======== STUDY MATERIAL
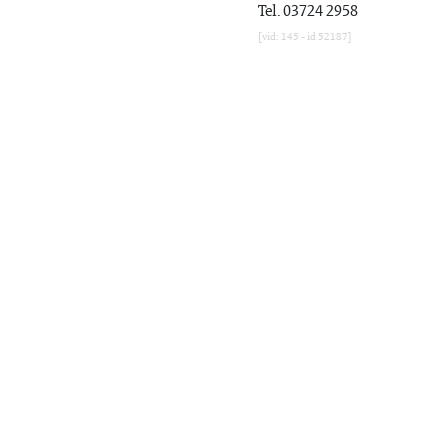
Tel. 03724 2958
[vid: 145 - id 52187]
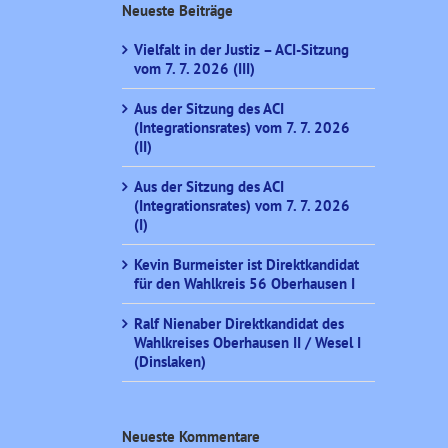
Neueste Beiträge
Vielfalt in der Justiz – ACI-Sitzung
vom 7. 7. 2026 (III)
Aus der Sitzung des ACI
(Integrationsrates) vom 7. 7. 2026
(II)
Aus der Sitzung des ACI
(Integrationsrates) vom 7. 7. 2026
(I)
Kevin Burmeister ist Direktkandidat
für den Wahlkreis 56 Oberhausen I
Ralf Nienaber Direktkandidat des
Wahlkreises Oberhausen II / Wesel I
(Dinslaken)
Neueste Kommentare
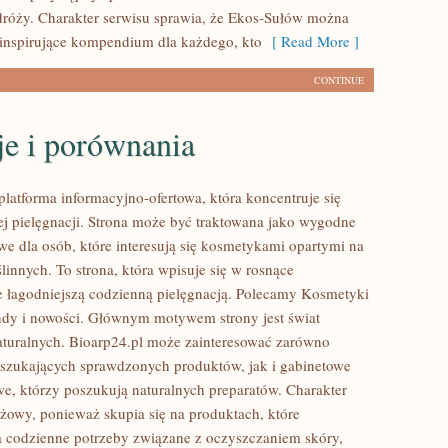
róży. Charakter serwisu sprawia, że Ekos-Sułów można
 inspirujące kompendium dla każdego, kto
[ Read More ]
CONTINUE
je i porównania
platforma informacyjno-ofertowa, która koncentruje się
ej pielęgnacji. Strona może być traktowana jako wygodne
we dla osób, które interesują się kosmetykami opartymi na
linnych. To strona, która wpisuje się w rosnące
e łagodniejszą codzienną pielęgnacją. Polecamy Kosmetyki
endy i nowości. Głównym motywem strony jest świat
turalnych. Bioarp24.pl może zainteresować zarówno
szukających sprawdzonych produktów, jak i gabinetowe
e, którzy poszukują naturalnych preparatów. Charakter
nżowy, ponieważ skupia się na produktach, które
 codzienne potrzeby związane z oczyszczaniem skóry,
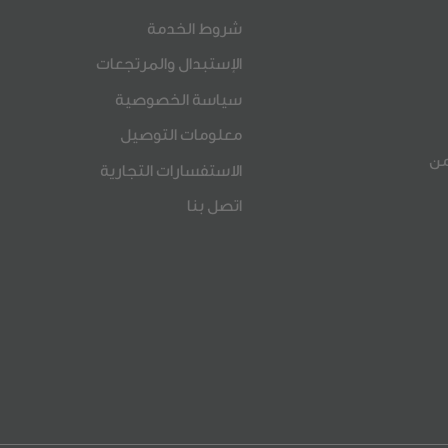
شروط الخدمة
الإستبدال والمرتجعات
سياسة الخصوصية
معلومات التوصيل
ي) من
الاستفسارات التجارية
اتصل بنا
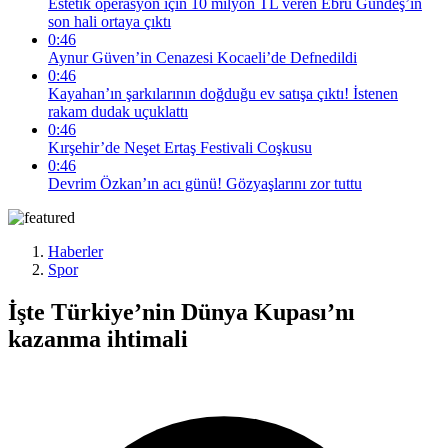
Estetik operasyon için 10 milyon TL veren Ebru Gündeş’in
son hali ortaya çıktı
0:46
Aynur Güven’in Cenazesi Kocaeli’de Defnedildi
0:46
Kayahan’ın şarkılarının doğduğu ev satışa çıktı! İstenen
rakam dudak uçuklattı
0:46
Kırşehir’de Neşet Ertaş Festivali Coşkusu
0:46
Devrim Özkan’ın acı günü! Gözyaşlarını zor tuttu
Haberler
Spor
İşte Türkiye’nin Dünya Kupası’nı
kazanma ihtimali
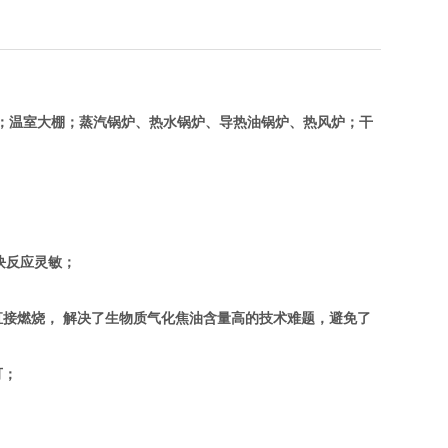
；温室大棚；蒸汽锅炉、热水锅炉、导热油锅炉、热风炉；干
块反应灵敏；
接燃烧， 解决了生物质气化焦油含量高的技术难题，避免了
可；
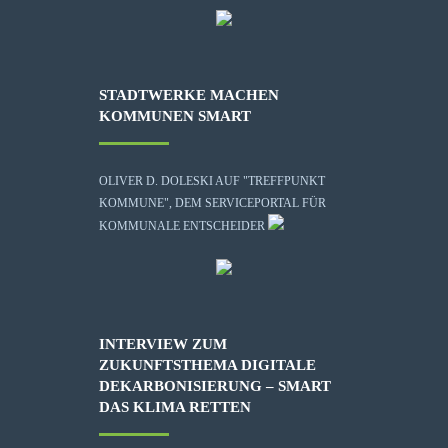
STADTWERKE MACHEN
KOMMUNEN SMART
OLIVER D. DOLESKI AUF "TREFFPUNKT
KOMMUNE", DEM SERVICEPORTAL FÜR
KOMMUNALE ENTSCHEIDER
INTERVIEW ZUM
ZUKUNFTSTHEMA DIGITALE
DEKARBONISIERUNG – SMART
DAS KLIMA RETTEN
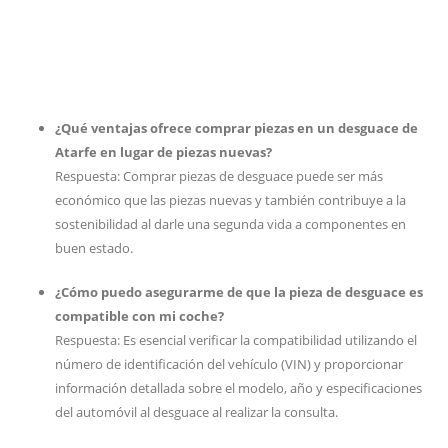
¿Qué ventajas ofrece comprar piezas en un desguace de
Atarfe en lugar de piezas nuevas?
Respuesta: Comprar piezas de desguace puede ser más
económico que las piezas nuevas y también contribuye a la
sostenibilidad al darle una segunda vida a componentes en
buen estado.
¿Cómo puedo asegurarme de que la pieza de desguace es
compatible con mi coche?
Respuesta: Es esencial verificar la compatibilidad utilizando el
número de identificación del vehículo (VIN) y proporcionar
información detallada sobre el modelo, año y especificaciones
del automóvil al desguace al realizar la consulta.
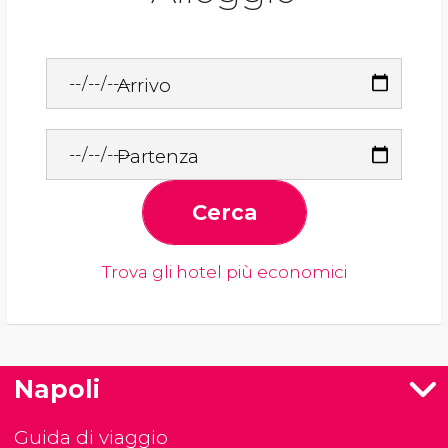
Arrivo
Partenza
Cerca
Trova gli hotel più economici
Napoli
Guida di viaggio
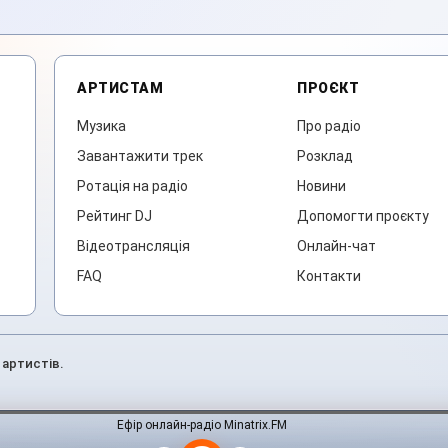
АРТИСТАМ
ПРОЄКТ
Музика
Про радіо
Завантажити трек
Розклад
Ротація на радіо
Новини
Рейтинг DJ
Допомогти проєкту
Відеотрансляція
Онлайн-чат
FAQ
Контакти
 артистів.
Ефір онлайн-радіо Minatrix.FM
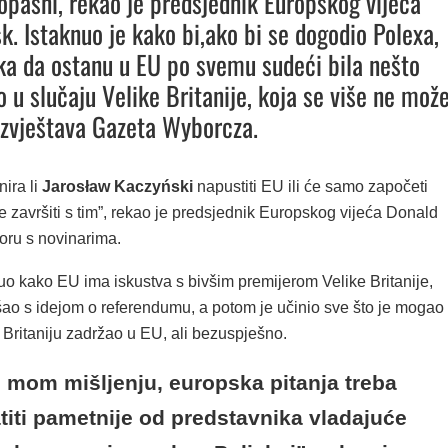
opasni, rekao je predsjednik Europskog vijeća
k. Istaknuo je kako bi,ako bi se dogodio Polexa,
aka da ostanu u EU po svemu sudeći bila nešto
 u slučaju Velike Britanije, koja se više ne mož
 izvještava Gazeta Wyborcza.
nira li
Jarosław Kaczyński
napustiti EU ili će samo započeti
e završiti s tim”, rekao je predsjednik Europskog vijeća Donald
oru s novinarima.
uo kako EU ima iskustva s bivšim premijerom Velike Britanije,
ošao s idejom o referendumu, a potom je učinio sve što je mogao
 Britaniju zadržao u EU, ali bezuspješno.
 mom mišljenju, europska pitanja treba
titi pametnije od predstavnika vladajuće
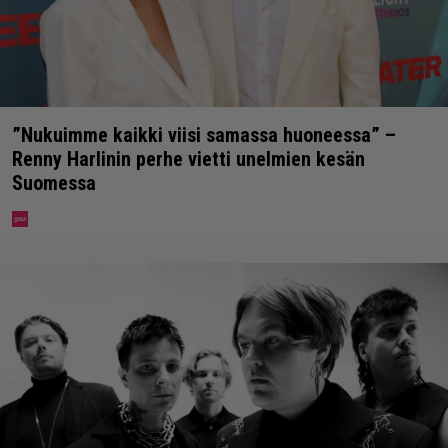
”Nukuimme kaikki viisi samassa huoneessa” –
Renny Harlinin perhe vietti unelmien kesän
Suomessa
================
## [WHAT IS NEEDED]
The word "vijeća" may appear in several lines of the data; copy every line where it does.

## [TASK RESPONSE]
opasni, rekao je predsjednik Europskog vijeća
e završiti s tim”, rekao je predsjednik Europskog vijeća Donald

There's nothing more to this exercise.